DIRECTIONS FOR THIS TASK:
Go through the data line by line. Copy each one holding the string "bundle".

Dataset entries
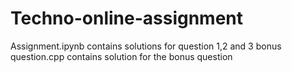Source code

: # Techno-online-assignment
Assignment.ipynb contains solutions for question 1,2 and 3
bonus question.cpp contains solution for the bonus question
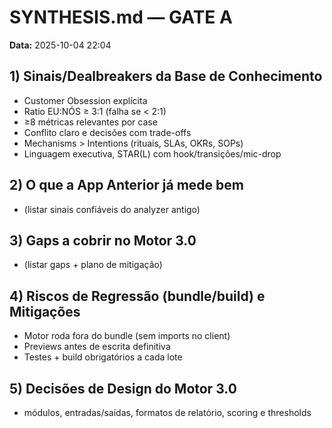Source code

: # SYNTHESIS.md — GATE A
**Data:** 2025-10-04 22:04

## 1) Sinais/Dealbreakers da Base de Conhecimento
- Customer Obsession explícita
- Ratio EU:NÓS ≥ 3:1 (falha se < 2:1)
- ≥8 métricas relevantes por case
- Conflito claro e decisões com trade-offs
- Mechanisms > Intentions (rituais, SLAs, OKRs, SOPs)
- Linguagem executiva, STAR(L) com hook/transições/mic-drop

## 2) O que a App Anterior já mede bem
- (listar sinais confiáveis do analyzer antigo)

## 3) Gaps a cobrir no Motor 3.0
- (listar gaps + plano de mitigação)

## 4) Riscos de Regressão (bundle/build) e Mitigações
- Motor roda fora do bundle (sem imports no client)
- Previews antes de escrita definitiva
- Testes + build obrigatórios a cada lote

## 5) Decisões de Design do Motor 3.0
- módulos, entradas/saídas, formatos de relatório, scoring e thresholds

OUTPUT OF THE EXERCISE:
## 4) Riscos de Regressão (bundle/build) e Mitigações
- Motor roda fora do bundle (sem imports no client)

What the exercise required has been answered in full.